Source data:

|---|

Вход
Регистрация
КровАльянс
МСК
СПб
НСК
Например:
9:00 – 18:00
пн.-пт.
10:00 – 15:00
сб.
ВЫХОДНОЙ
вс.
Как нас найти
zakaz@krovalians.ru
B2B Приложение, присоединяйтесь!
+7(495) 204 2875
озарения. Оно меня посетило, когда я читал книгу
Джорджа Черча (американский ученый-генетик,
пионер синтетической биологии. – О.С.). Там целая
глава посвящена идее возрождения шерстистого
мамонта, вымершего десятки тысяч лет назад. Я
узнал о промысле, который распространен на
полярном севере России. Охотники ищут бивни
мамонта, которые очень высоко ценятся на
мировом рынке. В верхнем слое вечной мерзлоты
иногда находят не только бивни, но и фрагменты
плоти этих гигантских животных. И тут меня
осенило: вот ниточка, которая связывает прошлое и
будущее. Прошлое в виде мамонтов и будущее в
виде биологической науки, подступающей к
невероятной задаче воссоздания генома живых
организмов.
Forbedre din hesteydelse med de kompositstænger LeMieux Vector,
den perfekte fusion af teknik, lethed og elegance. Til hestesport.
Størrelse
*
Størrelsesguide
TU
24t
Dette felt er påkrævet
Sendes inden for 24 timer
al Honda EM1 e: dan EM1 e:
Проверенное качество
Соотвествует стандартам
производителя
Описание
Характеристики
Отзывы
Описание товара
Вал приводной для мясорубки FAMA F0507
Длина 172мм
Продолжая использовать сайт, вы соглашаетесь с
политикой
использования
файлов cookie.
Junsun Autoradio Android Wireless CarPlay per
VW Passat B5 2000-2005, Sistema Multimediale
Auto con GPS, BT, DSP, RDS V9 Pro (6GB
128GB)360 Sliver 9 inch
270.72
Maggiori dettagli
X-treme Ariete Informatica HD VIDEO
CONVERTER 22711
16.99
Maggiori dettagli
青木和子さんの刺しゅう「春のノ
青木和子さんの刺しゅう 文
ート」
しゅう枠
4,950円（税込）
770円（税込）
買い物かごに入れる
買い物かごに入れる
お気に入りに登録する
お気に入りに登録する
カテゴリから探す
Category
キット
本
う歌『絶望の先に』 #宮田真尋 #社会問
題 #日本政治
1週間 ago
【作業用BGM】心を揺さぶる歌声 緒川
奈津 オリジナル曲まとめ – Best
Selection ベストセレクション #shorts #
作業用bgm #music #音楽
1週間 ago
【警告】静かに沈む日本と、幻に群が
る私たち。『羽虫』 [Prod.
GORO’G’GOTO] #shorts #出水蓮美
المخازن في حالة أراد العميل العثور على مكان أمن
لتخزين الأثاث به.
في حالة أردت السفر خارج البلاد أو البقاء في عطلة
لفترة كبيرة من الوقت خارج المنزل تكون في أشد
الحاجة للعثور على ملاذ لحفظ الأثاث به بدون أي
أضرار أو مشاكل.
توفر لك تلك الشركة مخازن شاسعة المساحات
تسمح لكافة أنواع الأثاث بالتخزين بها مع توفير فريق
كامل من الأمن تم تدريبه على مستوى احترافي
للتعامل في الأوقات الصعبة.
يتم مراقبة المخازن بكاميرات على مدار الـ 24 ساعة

|---|

About this exercise: Reproduce every line of the rows above verbatim, keeping each character and the original line order.

The answer:
Вход
Регистрация
КровАльянс
МСК
СПб
НСК
Например:
9:00 – 18:00
пн.-пт.
10:00 – 15:00
сб.
ВЫХОДНОЙ
вс.
Как нас найти
zakaz@krovalians.ru
B2B Приложение, присоединяйтесь!
+7(495) 204 2875
озарения. Оно меня посетило, когда я читал книгу
Джорджа Черча (американский ученый-генетик,
пионер синтетической биологии. – О.С.). Там целая
глава посвящена идее возрождения шерстистого
мамонта, вымершего десятки тысяч лет назад. Я
узнал о промысле, который распространен на
полярном севере России. Охотники ищут бивни
мамонта, которые очень высоко ценятся на
мировом рынке. В верхнем слое вечной мерзлоты
иногда находят не только бивни, но и фрагменты
плоти этих гигантских животных. И тут меня
осенило: вот ниточка, которая связывает прошлое и
будущее. Прошлое в виде мамонтов и будущее в
виде биологической науки, подступающей к
невероятной задаче воссоздания генома живых
организмов.
Forbedre din hesteydelse med de kompositstænger LeMieux Vector,
den perfekte fusion af teknik, lethed og elegance. Til hestesport.
Størrelse
*
Størrelsesguide
TU
24t
Dette felt er påkrævet
Sendes inden for 24 timer
al Honda EM1 e: dan EM1 e:
Проверенное качество
Соотвествует стандартам
производителя
Описание
Характеристики
Отзывы
Описание товара
Вал приводной для мясорубки FAMA F0507
Длина 172мм
Продолжая использовать сайт, вы соглашаетесь с
политикой
использования
файлов cookie.
Junsun Autoradio Android Wireless CarPlay per
VW Passat B5 2000-2005, Sistema Multimediale
Auto con GPS, BT, DSP, RDS V9 Pro (6GB
128GB)360 Sliver 9 inch
270.72
Maggiori dettagli
X-treme Ariete Informatica HD VIDEO
CONVERTER 22711
16.99
Maggiori dettagli
青木和子さんの刺しゅう「春のノ
青木和子さんの刺しゅう 文
ート」
しゅう枠
4,950円（税込）
770円（税込）
買い物かごに入れる
買い物かごに入れる
お気に入りに登録する
お気に入りに登録する
カテゴリから探す
Category
キット
本
う歌『絶望の先に』 #宮田真尋 #社会問
題 #日本政治
1週間 ago
【作業用BGM】心を揺さぶる歌声 緒川
奈津 オリジナル曲まとめ – Best
Selection ベストセレクション #shorts #
作業用bgm #music #音楽
1週間 ago
【警告】静かに沈む日本と、幻に群が
る私たち。『羽虫』 [Prod.
GORO’G’GOTO] #shorts #出水蓮美
المخازن في حالة أراد العميل العثور على مكان أمن
لتخزين الأثاث به.
في حالة أردت السفر خارج البلاد أو البقاء في عطلة
لفترة كبيرة من الوقت خارج المنزل تكون في أشد
الحاجة للعثور على ملاذ لحفظ الأثاث به بدون أي
أضرار أو مشاكل.
توفر لك تلك الشركة مخازن شاسعة المساحات
تسمح لكافة أنواع الأثاث بالتخزين بها مع توفير فريق
كامل من الأمن تم تدريبه على مستوى احترافي
للتعامل في الأوقات الصعبة.
يتم مراقبة المخازن بكاميرات على مدار الـ 24 ساعة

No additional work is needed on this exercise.